Data items:
"""
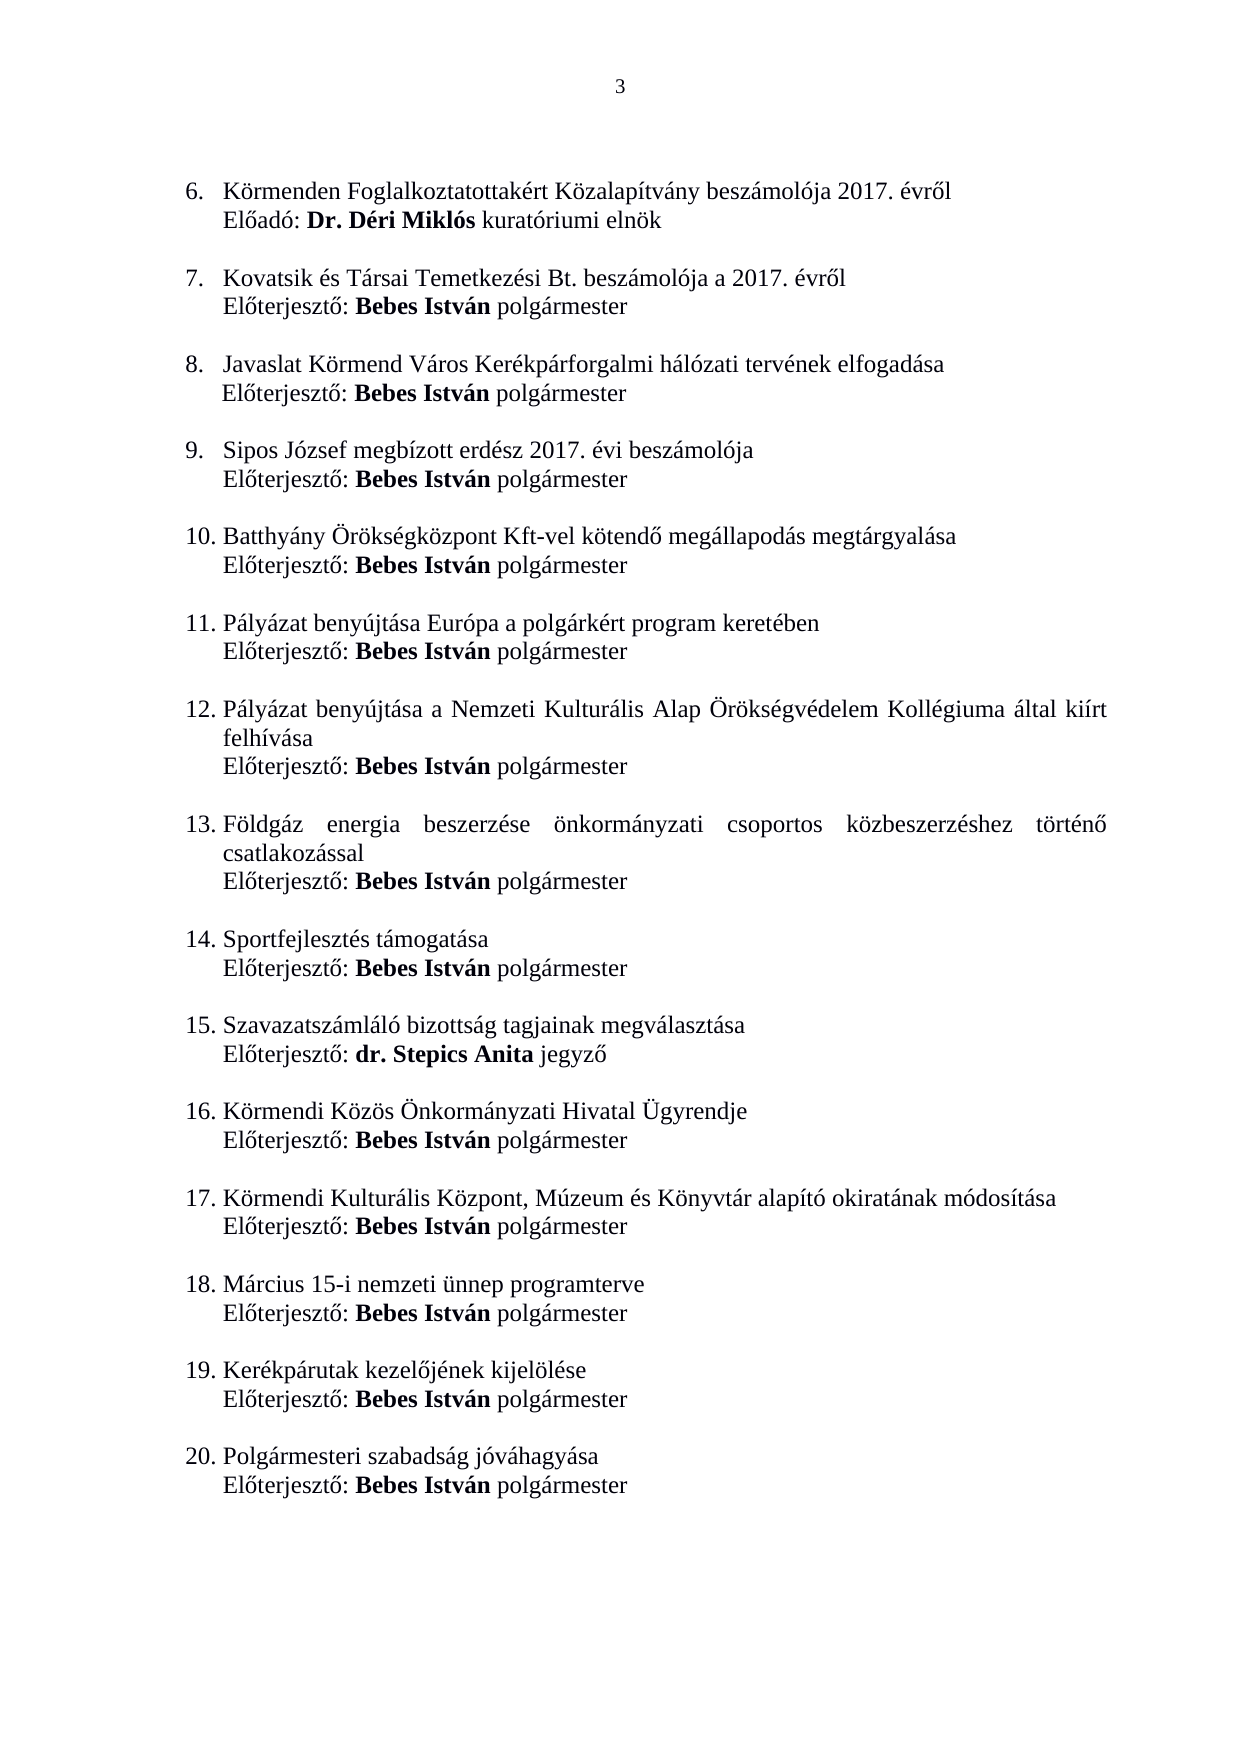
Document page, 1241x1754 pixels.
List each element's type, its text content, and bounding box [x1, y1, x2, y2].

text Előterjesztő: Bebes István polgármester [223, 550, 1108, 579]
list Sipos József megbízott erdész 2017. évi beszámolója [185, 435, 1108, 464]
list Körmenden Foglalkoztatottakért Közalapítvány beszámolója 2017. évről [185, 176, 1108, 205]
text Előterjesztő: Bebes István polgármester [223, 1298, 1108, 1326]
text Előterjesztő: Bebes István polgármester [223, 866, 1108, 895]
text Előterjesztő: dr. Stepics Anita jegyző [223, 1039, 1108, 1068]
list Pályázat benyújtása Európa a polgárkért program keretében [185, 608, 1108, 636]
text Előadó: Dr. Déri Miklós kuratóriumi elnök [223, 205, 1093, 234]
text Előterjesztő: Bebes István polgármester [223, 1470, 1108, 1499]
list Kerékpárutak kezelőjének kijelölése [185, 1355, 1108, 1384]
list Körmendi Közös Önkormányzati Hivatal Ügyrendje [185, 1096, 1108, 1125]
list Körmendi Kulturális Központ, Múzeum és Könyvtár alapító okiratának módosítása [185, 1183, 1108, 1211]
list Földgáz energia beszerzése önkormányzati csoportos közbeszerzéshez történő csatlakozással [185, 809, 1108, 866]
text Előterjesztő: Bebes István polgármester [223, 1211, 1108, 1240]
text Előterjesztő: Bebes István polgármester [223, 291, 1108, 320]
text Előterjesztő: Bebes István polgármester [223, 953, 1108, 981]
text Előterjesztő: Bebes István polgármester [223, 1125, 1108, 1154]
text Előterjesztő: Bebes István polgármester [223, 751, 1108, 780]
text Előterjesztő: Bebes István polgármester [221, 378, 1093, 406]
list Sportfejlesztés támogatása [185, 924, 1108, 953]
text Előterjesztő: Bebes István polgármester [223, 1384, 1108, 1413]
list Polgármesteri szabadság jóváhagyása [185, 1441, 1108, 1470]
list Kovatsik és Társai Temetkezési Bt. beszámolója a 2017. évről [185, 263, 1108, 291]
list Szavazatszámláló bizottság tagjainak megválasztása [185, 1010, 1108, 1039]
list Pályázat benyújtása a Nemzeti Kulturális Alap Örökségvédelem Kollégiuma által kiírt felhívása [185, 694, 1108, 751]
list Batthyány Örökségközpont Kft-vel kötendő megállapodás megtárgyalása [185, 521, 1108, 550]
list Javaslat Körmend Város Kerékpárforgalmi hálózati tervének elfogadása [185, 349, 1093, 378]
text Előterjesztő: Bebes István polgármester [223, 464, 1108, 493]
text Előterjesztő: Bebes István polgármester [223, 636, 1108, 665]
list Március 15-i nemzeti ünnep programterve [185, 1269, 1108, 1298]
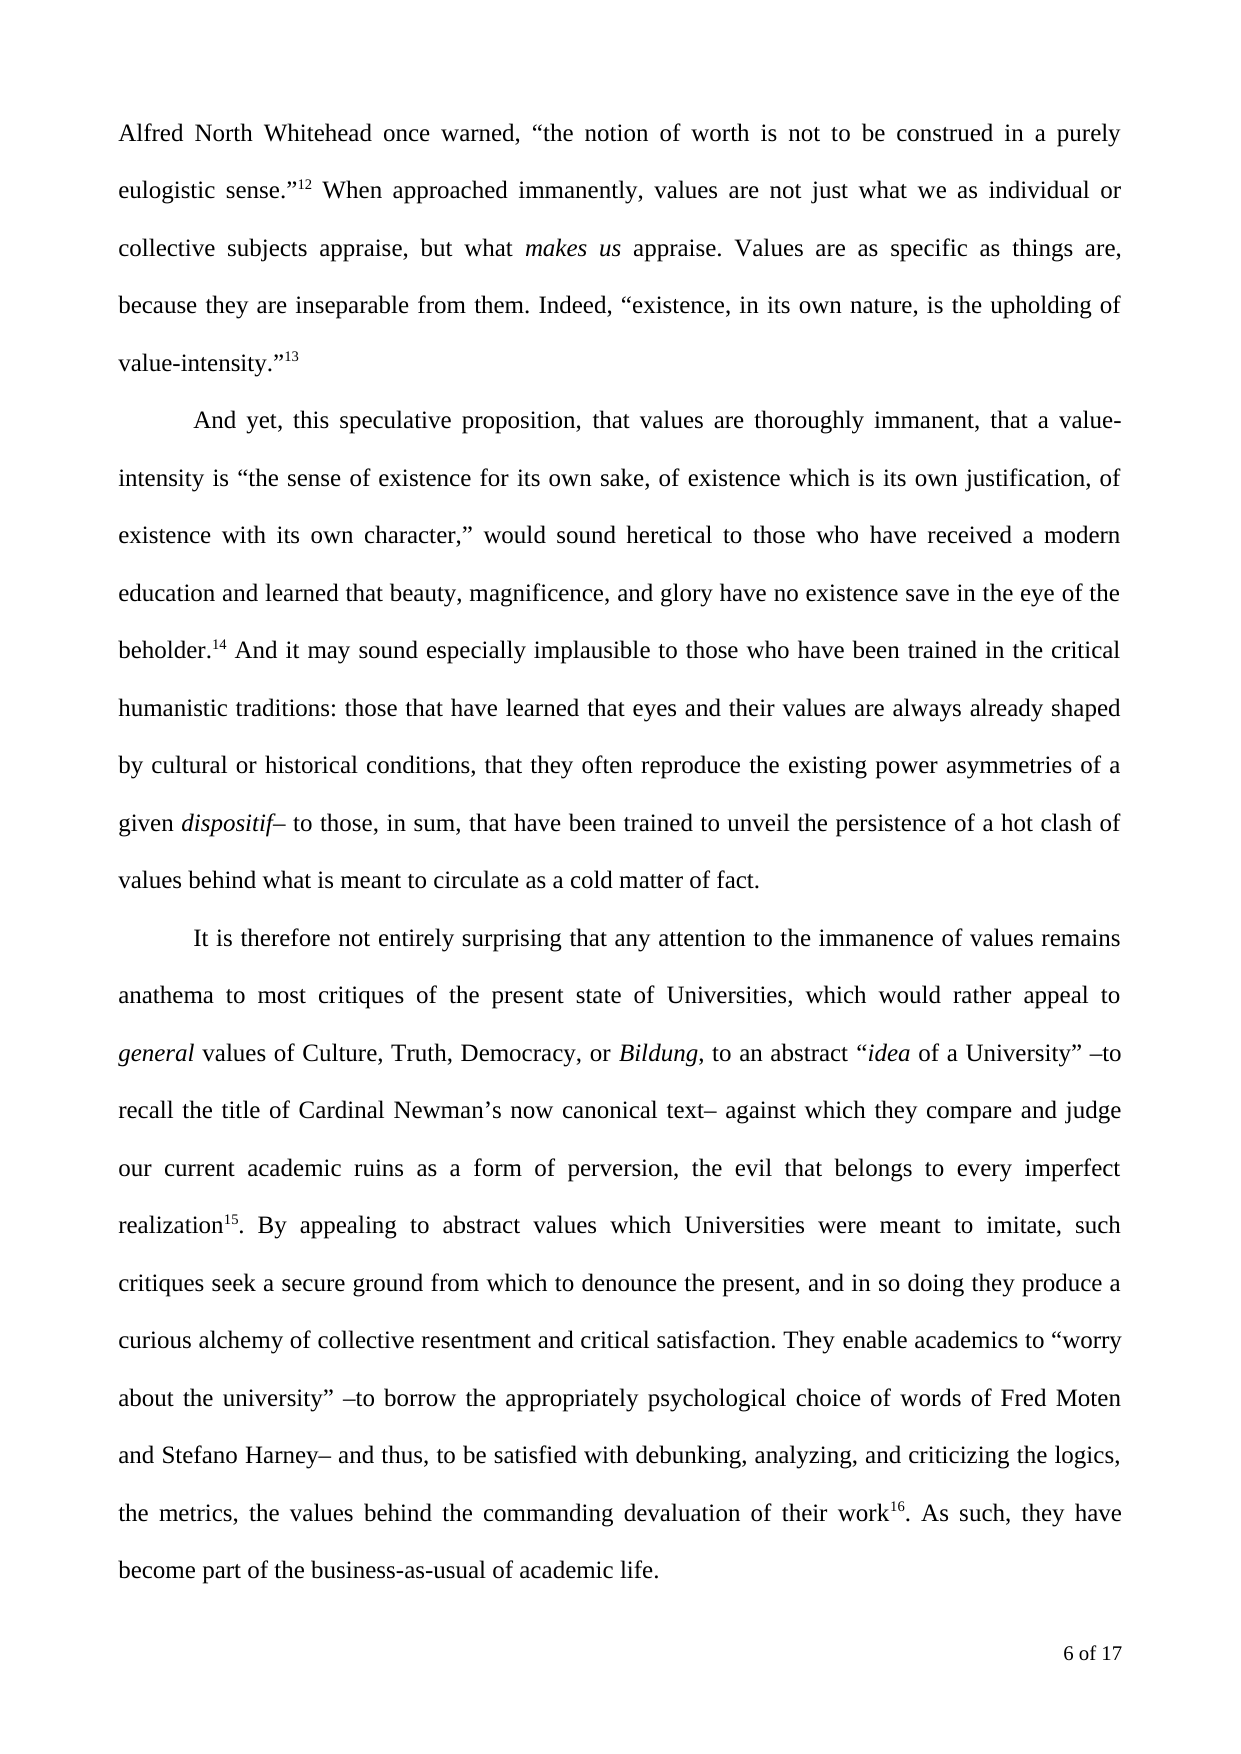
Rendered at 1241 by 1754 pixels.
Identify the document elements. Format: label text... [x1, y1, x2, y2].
"""
Lines holding the word "Körmendi" should be copied from the entries above.

> [RESPONSE]:
list Körmendi Közös Önkormányzati Hivatal Ügyrendje [185, 1096, 1108, 1125]
list Körmendi Kulturális Központ, Múzeum és Könyvtár alapító okiratának módosítása [185, 1183, 1108, 1211]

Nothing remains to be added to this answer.